Der Beschluss des OVG Münster ist eine "unglaublich tolle Überraschung", findet Johanna Weber vom Berufsverband erotische und sexuelle Dienstleistungen. "Am Anfang der Corona-Zeit waren alle Zuhause. Da haben wir riesiges Verständnis dafür gehabt, dass wir natürlich nicht die ersten sind, die wieder arbeiten dürfen."
Das sei allerdings geschwunden, als Kontaktsportarten und größere Veranstaltungen wieder erlaubt wurden, sagte die Sexarbeiterin am Mittwoch dem WDR. Doch nun können auch Bordellbetreiber und Prostituierte in NRW ihre Dienstleistungen vorläufig wieder anbieten.
Verstoß gegen Verhältnismäßigkeit
Die vollständige Untersagung aller sexuellen Dienstleistungen verstoße voraussichtlich gegen den Grundsatz der Verhältnismäßigkeit, entschied das Oberverwaltungsgericht (OVG) Münster am Dienstag in einem Eilbeschluss.
Es handele sich bei dem Verbot nicht mehr um eine notwendige Schutzmaßnahme, die die damit verbundenen Grundrechtseingriffe rechtfertige.
Lockerungen in allen Bereichen
Das Land habe mittlerweile weitgehende Lockerungen in nahezu allen gesellschaftlichen, sozialen und wirtschaftlichen Bereichen zugelassen, so die Richter. Warum bei der Erbringung sexueller Dienstleistungen nach wie vor ein vollständiger Ausschluss von Infektionsgefahren erforderlich sei, wäre nicht ersichtlich.
Ähnlich wie beim Sex werde auch beim Sport oder im Fitnessstudio heftig geatmet und vermehrt virushaltiges Aerosol verteilt. Auch sei nicht ersichtlich, warum die Gefahr bei sexuellen Dienstleistungen höher als bei privaten Feiern mit bis zu 150 Personen sein soll. Das Gericht hat damit dem Antrag eines Unternehmens stattgegeben, das in Köln ein Erotik-Massagestudio betreibt.
Landesregierung sieht Probleme bei Umsetzung
Jetzt müssten schnell tragfähige Infektionsschutz- und Hygienekonzepte erarbeitet werden, betonte Josefine Paul, stellvertretende Vorsitzende der Grünen-Landtagsfraktion. "Wir fordern die Landesregierung auf, den Runden Tisch Prostitution NRW wieder einzuberufen und mit allen Beteiligten Lösungen für den Bereich der Prostitution zu finden." Auch Familienminister Joachim Stamp (FDP) erklärte, es stellten sich unter anderem Fragen zur Kontaktverfolgung.
Johanna Weber vom Berufsverband erotische und sexuelle Dienstleistungen e.V. sieht kein Problem bei der Umsetzung der Hygienebestimmungen. Sie lebt in Berlin und arbeitet bereits seit vier Wochen wieder - mit Mundschutz, eingeschränktem Angebot und Hinterlegung der Kontaktdaten.
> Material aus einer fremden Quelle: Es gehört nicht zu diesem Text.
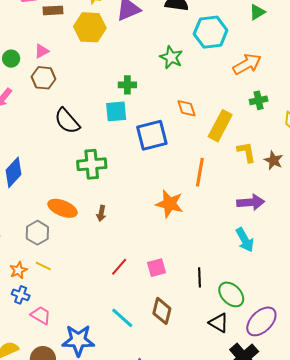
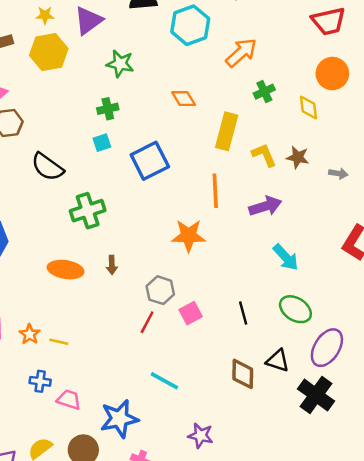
green star: (171, 57) -> (120, 64), moved
orange diamond: (186, 108) -> (184, 99), moved
cyan square: (116, 111) -> (102, 143), size x0.7
purple arrow: (251, 202) -> (265, 206), moved
gray hexagon: (37, 233) -> (160, 290), moved
orange star: (18, 270) -> (30, 334), moved
green ellipse: (231, 294) -> (295, 309), moved
brown diamond: (162, 311) -> (243, 374), moved

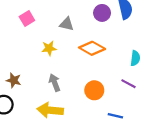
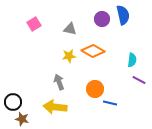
yellow star: (49, 48) -> (69, 56), moved
brown star: (14, 80) -> (22, 119), moved
purple line: (129, 84) -> (139, 80), moved
blue line: (115, 116) -> (110, 103), moved

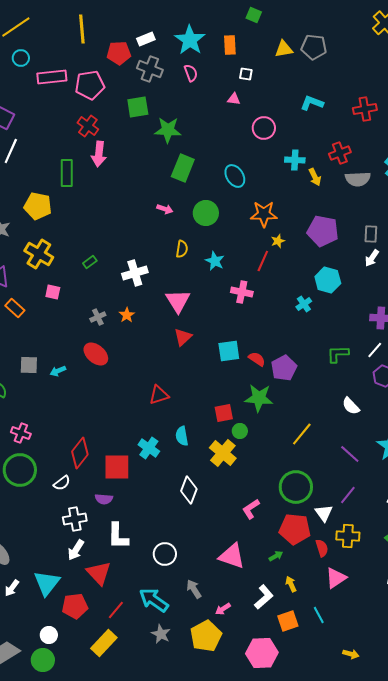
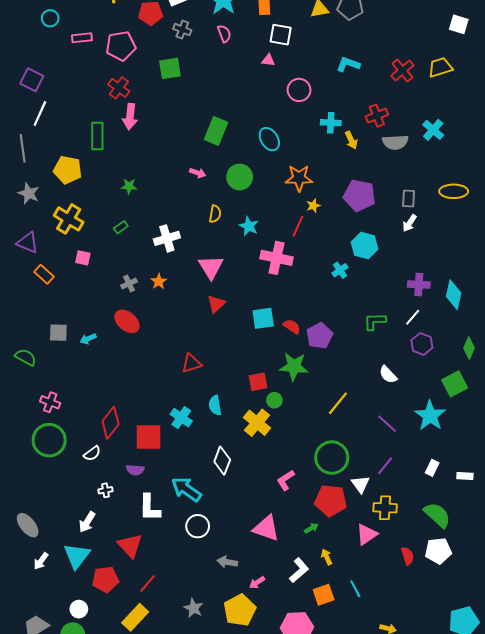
gray cross: (150, 69) -> (182, 30), size x0.7
white square: (246, 74) -> (281, 35), size x1.6
pink rectangle: (52, 77) -> (82, 38), size x0.7
red cross: (365, 109) -> (402, 70), turned -30
green star: (168, 130) -> (129, 186), moved, size x0.6
pink cross: (242, 292) -> (276, 258), size x1.4
white cross: (75, 519) -> (105, 490), size x0.6
red semicircle: (322, 548) -> (408, 556), moved
white arrow: (76, 550) -> (87, 522), moved
pink triangle: (336, 578) -> (367, 534), moved
gray arrow: (194, 589) -> (227, 562), turned -48
cyan arrow: (154, 600) -> (186, 489), moved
Weber hat den Eindruck, dass ihre Kunden diese ordnungsgemäß angeben: Das Interesse, informiert zu werden, sei hoch - und die Daten werden diskret in Briefumschlägen verschlossen.
Weber empfindet es als Trauerspiel, dass sich die Gerichte einschalten mussten, damit Sexarbeiterinnen wieder ihrem Beruf nachgehen können. "Die Politiker haben uns von einer Schreibtischkante zur anderen geschoben." Den Grund dafür sieht die Sexarbeiterin in ihrer Branche. "Niemand will eine Lanze für uns brechen."